MCTR: Multi Camera Tracking Transformer
Alexandru Niculescu-Mizil, Deep Patel, Iain Melvin
TL;DR
MCTR addresses the problem of robust multi-camera multi-object tracking with overlapping fields of view by proposing an end-to-end transformer-based architecture that maintains global track embeddings updated from per-view detections. The method combines a DETR-style Detection Module, a Tracking Module that fuses information across views, and an Association Module that yields differentiable cross-view assignments, trained with a joint loss that links local detections to global tracks. Key contributions include a probabilistic, differentiable cross-view association mechanism and a training protocol that enables end-to-end learning across multiple cameras, demonstrated on the MMPTrack and AI City Challenge datasets.

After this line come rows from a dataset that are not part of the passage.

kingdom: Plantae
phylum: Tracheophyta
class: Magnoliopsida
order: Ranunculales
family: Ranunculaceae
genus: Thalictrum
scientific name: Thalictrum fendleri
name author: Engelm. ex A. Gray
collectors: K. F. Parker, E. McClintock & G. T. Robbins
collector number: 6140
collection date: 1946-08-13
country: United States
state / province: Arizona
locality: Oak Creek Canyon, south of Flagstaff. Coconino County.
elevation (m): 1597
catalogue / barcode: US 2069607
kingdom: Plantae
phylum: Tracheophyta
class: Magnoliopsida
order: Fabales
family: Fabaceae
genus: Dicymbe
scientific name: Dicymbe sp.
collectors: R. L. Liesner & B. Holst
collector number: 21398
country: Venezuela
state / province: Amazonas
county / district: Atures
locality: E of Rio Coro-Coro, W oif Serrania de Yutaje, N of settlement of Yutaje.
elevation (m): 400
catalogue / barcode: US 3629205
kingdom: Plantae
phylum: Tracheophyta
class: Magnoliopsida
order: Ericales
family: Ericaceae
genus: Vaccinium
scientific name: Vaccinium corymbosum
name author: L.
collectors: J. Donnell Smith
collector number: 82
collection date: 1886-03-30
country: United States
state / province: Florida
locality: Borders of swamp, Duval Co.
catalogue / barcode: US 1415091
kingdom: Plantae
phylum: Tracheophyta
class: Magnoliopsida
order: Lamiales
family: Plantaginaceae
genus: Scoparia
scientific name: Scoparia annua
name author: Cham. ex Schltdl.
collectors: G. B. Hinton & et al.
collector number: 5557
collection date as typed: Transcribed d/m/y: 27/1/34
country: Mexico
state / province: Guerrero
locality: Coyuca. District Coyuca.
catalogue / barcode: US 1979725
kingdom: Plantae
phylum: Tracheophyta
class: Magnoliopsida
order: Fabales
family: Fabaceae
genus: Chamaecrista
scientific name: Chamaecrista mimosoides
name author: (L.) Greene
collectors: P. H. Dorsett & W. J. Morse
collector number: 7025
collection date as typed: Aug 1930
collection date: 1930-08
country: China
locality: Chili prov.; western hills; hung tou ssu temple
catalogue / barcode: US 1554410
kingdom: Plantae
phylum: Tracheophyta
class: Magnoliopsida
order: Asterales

The work shows that end-to-end multi-camera tracking is feasible and competitive with more heuristic pipelines, with practical implications for robust surveillance and multi-view scene understanding, while also highlighting areas for improvement in long-term identity maintenance and cross-view generalization.
Abstract
Multi-camera tracking plays a pivotal role in various real-world applications. While end-to-end methods have gained significant interest in single-camera tracking, multi-camera tracking remains predominantly reliant on heuristic techniques. In response to this gap, this paper introduces Multi-Camera Tracking tRansformer (MCTR), a novel end-to-end approach tailored for multi-object detection and tracking across multiple cameras with overlapping fields of view. MCTR leverages end-to-end detectors like DEtector TRansformer (DETR) to produce detections and detection embeddings independently for each camera view. The framework maintains set of track embeddings that encaplusate global information about the tracked objects, and updates them at every frame by integrating the local information from the view-specific detection embeddings. The track embeddings are probabilistically associated with detections in every camera view and frame to generate consistent object tracks. The soft probabilistic association facilitates the design of differentiable losses that enable end-to-end training of the entire system. To validate our approach, we conduct experiments on MMPTrack and AI City Challenge, two recently introduced large-scale multi-camera multi-object tracking datasets.